This document describes Iris JIT behavior, supported language surface, intrinsics, and runtime controls.

Current optimization model (2026-03)

Iris JIT acceleration now has four layers that can stack:

  1. Cranelift-native expression JIT compilation.
  2. SIMD capability planning (aarch64/arm, x86/x86_64, wasm32, scalar fallback).
  3. SIMD-aware loop unrolling in hot runtime vector-buffer execution paths.
  4. Direct lowered-kernel execution for common elementwise math kernels (including trig), bypassing per-element JIT dispatch overhead.

Build-time JIT toggle

JIT is now a build feature.

  • Default build includes JIT: pyo3 + jit.
  • Actors-only Python build (exclude JIT):
cargo build --no-default-features --features pyo3

This mode keeps runtime/actor APIs available while omitting Cranelift/JIT internals.

Decorator API

@iris.offload(strategy="jit", return_type="float")
def kernel(...):
    ...
  • strategy="jit": compile eligible code paths to native code (Cranelift).
  • strategy="actor": execute through Rust actor offload workers.
  • return_type: "float" (default), "int", or "bool".

Supported JIT Surface

Expressions and control

  • Arithmetic: + - * / % **.
  • Unary ops and parentheses.
  • Comparisons including chained comparisons.
  • Boolean logic (and, or, not).
  • Ternary expressions (a if cond else b).
  • Builtin-style casts/aliases: float(x), int(x), round(x).

Math intrinsics

Supported math calls include:

  • sin, cos, tan
  • sinh, cosh, tanh
  • exp, log, sqrt
  • abs, min, max, pow

Lowered kernel coverage (fast vector loop execution)

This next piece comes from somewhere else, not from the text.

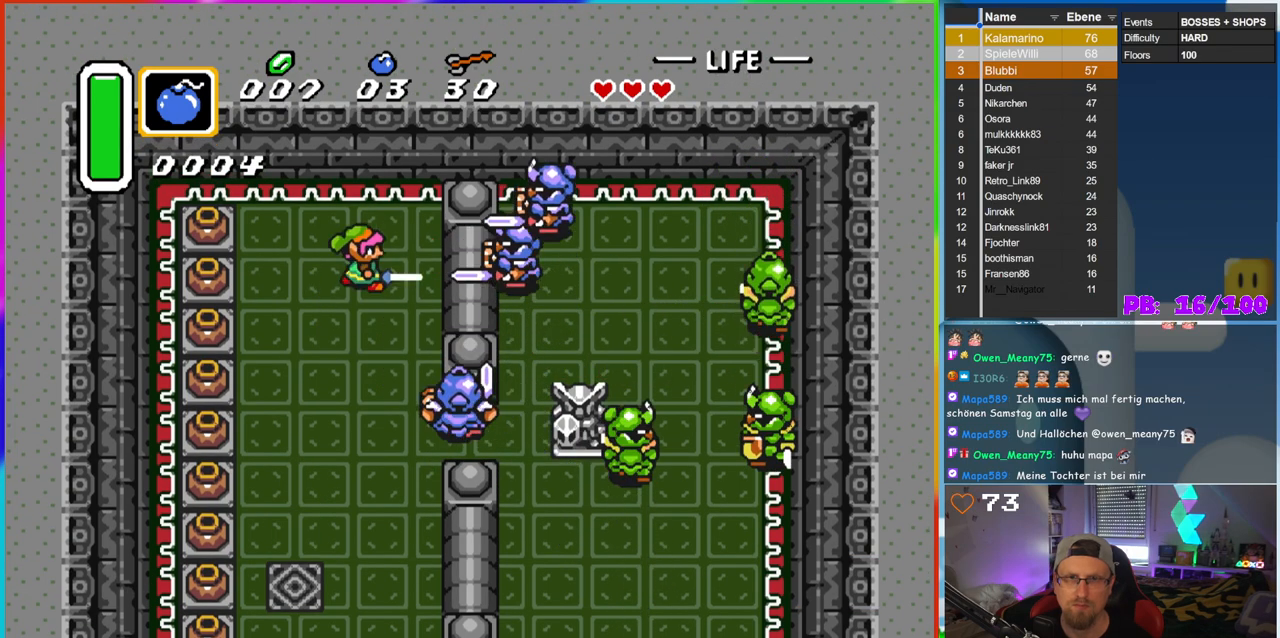
{"buttons": ["B", "DPAD_UP", "DPAD_RIGHT"], "events": [[117, "DPAD_LEFT", "down"], [400, "DPAD_DOWN", "up"], [450, "DPAD_UP", "down"], [467, "DPAD_LEFT", "up"], [500, "DPAD_RIGHT", "down"]]}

When expressions match simple elementwise forms, Iris may run a lowered vector loop directly:

  • Unary kernels:
    • identity (x), negation (-x), abs(x)
    • sin(x), cos(x), tan(x)
    • exp(x), log(x) / ln(x), sqrt(x)
  • Binary kernels:
    • a + b, a - b, a * b, a / b

These lowered paths are used on vector-buffer call paths (profiled and generic), and support both map-style outputs and reductions (sum, any, all).

math.<fn> style usage is normalized by the frontend when extractable to JIT expressions.

Reductions and generators

  • sum(...), any(...), all(...) over range(...) and container generators.
  • Predicated reductions in generator bodies.
  • Positive and negative range step handling (including dynamic step expressions).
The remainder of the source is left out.